[Opening RECORD EXCERPTS section]
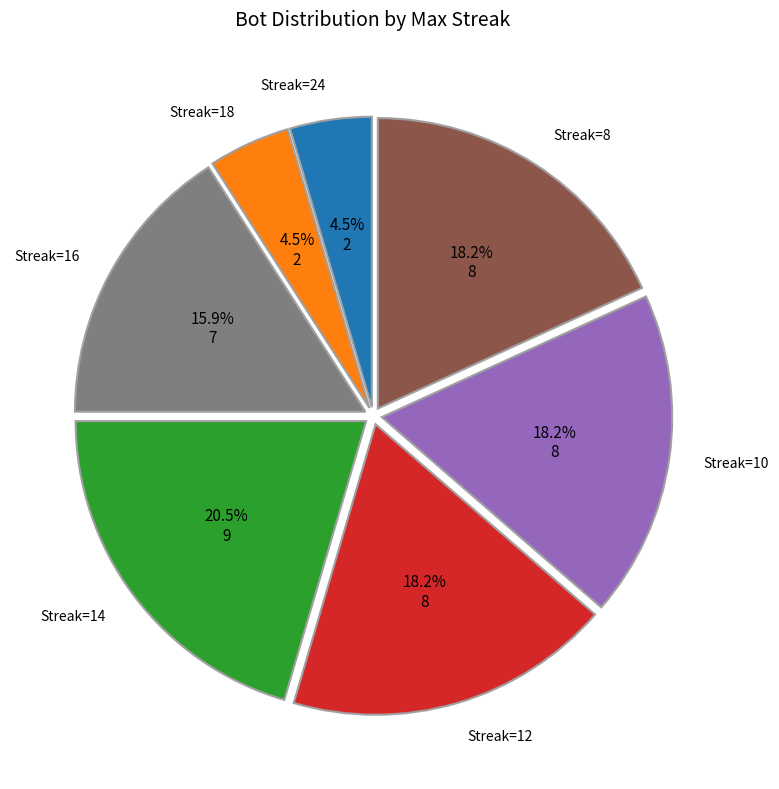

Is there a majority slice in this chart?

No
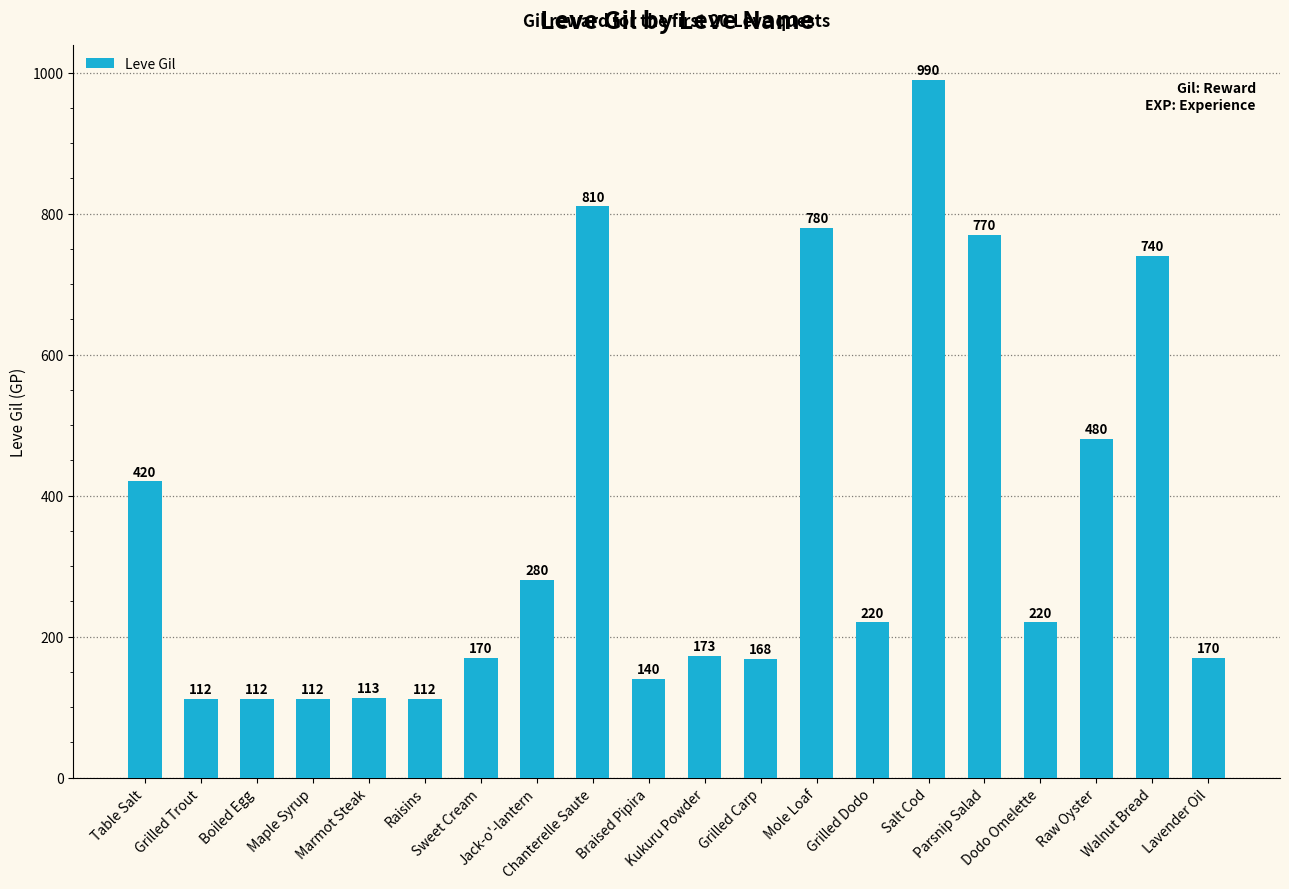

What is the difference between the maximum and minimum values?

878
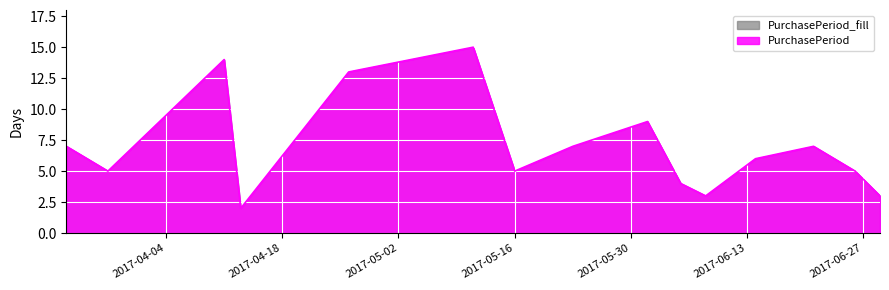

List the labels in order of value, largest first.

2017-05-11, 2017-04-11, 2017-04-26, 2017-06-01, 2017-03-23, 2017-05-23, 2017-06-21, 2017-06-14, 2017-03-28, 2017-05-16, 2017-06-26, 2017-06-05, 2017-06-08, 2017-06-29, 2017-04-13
[Closing RECORD EXCERPTS section]
» **WHAT IS BEING ASKED**
Format every non-blank line of the material above as a Markdown table with the columns "Row" and "Text," numbering the rows in order. Omit the picture lines.

» **RESPONSE AREA**
| Row | Text |
|---|---|
| 1 | Is there a majority slice in this chart? |
| 2 | No |
| 3 | What is the difference between the maximum and minimum values? |
| 4 | 878 |
| 5 | List the labels in order of value, largest first. |
| 6 | 2017-05-11, 2017-04-11, 2017-04-26, 2017-06-01, 2017-03-23, 2017-05-23, 2017-06-21, 2017-06-14, 2017-03-28, 2017-05-16, 2017-06-26, 2017-06-05, 2017-06-08, 2017-06-29, 2017-04-13 |